Acredito que a “bruxa” continue encantando e confundindo à medida que escapa à definição constantemente. Sim, ela é encontrada onde a magia popular é encontrada da mesma forma em que pode ser encontrada nos arredores de tudo em todos os lugares, como um sopro, um vento, uma presença impossível de capturar. Ela é pássaro e cobra, enigma e profecia. É alguém com os olhos que vêem por baixo e além ao mesmo tempo, alguém que se interessa pelo sacrifício e se cansa na presença de muito “sentimentalismo” e pressa emocional, porque ela sabe que ela faz o que faz movida pela necessidade, e quando você é movido pela necessidade, o fogo do sacrifício é da maior importância para se entender – e usar. A bruxa se envolverá sem esforço e naturalmente com o mundo com base na identificação, nomeação, significado, poder e utilidade. Esse pentagrama ontológico entra em movimento na presença da planta, poder ou situação com o objetivo de definição precisa (a nomeação) e nisso ela ganha poder sobre a coisa que se apresenta e pode direcioná-lo de acordo com a necessidade. Desta forma, podemos olhar para bruxas famosas no passado, como Circe, filha do Sol, que tipifica a mulher livre e astuta que está em harmonia com a natureza e seus aliados, animais e plantas, em seu habitat solitário, terra encantada abraçada por águas místicas.


Se nos voltarmos para a Observância Nórdica e à àsynja, a tendência é apontar para Heid, Gulveig e Freya como tipificação do ‘ícone de bruxa’, enquanto seria mais sobre o reino que Frigg mantém junto com as nornas (wyrd), porque é apenas ao estar conectado ao Destino que você pode ver claramente – e isso está ligado ao seu senso de necessidade e alguém sempre trabalhando na escura tapeçaria de eventos fora dos eventos sob o Sol – e isto nos coloca mais em contato com a bruxa como vidente, como herbalista, como a clarividente no caminho do veneno, alguém que sabe tomar juramento de homens, animais e plantas por causa de suas raízes astutas que se estendem às águas ctônicas do próprio destino.


Isso só é possível porque a bruxa vê a vida como nascida da morte. A morte é eterna, a ideia sem forma – e da morte a vida brota como uma estrela na atmosfera de todos os mundos para brilhar ao lado da Lua por alguns belos momentos.

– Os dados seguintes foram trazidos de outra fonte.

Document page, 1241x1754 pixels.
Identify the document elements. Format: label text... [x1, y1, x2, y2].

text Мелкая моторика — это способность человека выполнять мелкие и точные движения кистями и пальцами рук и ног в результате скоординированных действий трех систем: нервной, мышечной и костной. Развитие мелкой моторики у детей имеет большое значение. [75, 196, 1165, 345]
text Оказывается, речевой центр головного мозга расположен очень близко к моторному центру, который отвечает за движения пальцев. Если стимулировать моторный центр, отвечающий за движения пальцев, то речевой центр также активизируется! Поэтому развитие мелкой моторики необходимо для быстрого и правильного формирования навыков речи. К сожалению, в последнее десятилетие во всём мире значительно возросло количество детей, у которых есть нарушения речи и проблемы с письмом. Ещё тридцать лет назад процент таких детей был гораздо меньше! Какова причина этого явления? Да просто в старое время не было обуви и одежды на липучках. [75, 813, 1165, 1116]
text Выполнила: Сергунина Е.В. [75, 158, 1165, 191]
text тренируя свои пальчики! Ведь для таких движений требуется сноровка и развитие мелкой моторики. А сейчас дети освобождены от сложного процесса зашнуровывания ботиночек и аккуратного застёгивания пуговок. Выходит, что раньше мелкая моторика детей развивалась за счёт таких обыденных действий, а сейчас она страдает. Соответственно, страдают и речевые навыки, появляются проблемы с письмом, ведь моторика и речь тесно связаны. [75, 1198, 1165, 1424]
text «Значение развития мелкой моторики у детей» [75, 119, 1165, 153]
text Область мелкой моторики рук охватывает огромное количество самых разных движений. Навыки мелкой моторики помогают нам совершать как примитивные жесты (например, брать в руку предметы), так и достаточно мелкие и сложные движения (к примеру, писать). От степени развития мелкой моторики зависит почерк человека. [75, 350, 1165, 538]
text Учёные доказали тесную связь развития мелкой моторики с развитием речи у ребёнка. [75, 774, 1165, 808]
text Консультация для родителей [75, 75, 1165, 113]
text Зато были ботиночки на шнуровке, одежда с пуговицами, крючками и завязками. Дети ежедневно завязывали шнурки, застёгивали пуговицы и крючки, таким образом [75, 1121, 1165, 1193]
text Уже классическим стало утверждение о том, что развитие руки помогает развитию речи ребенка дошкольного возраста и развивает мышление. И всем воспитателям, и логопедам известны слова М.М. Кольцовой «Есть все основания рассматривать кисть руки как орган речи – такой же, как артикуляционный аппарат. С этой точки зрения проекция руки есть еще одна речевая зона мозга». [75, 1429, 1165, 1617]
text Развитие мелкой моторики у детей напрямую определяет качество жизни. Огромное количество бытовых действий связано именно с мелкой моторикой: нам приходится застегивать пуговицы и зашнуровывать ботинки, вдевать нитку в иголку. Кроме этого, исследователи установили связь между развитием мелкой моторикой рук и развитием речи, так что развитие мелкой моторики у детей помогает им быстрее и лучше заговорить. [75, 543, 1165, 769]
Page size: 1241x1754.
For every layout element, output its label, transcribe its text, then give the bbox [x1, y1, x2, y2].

Naturalmente, as perspectivas moldadas a partir de tal postura se desviarão das opiniões que tomam forma ao agirmos sobre o tecido social, com nossas lutas e batalhas dando sentido ao presente que a morte nos deu.


A bruxa é uma anomalia que intimida, alguém que não vê o mundo com os olhos do sol, que não reage a eventos mundanos de maneiras previsíveis; ela sempre será outra, difícil de definir, perigosa, alguém de conforto, alguém de consolo, alguém de veneno, alguém que traz o outro mundo a este mundo para gerar um belo caos neste mundo sob o sol.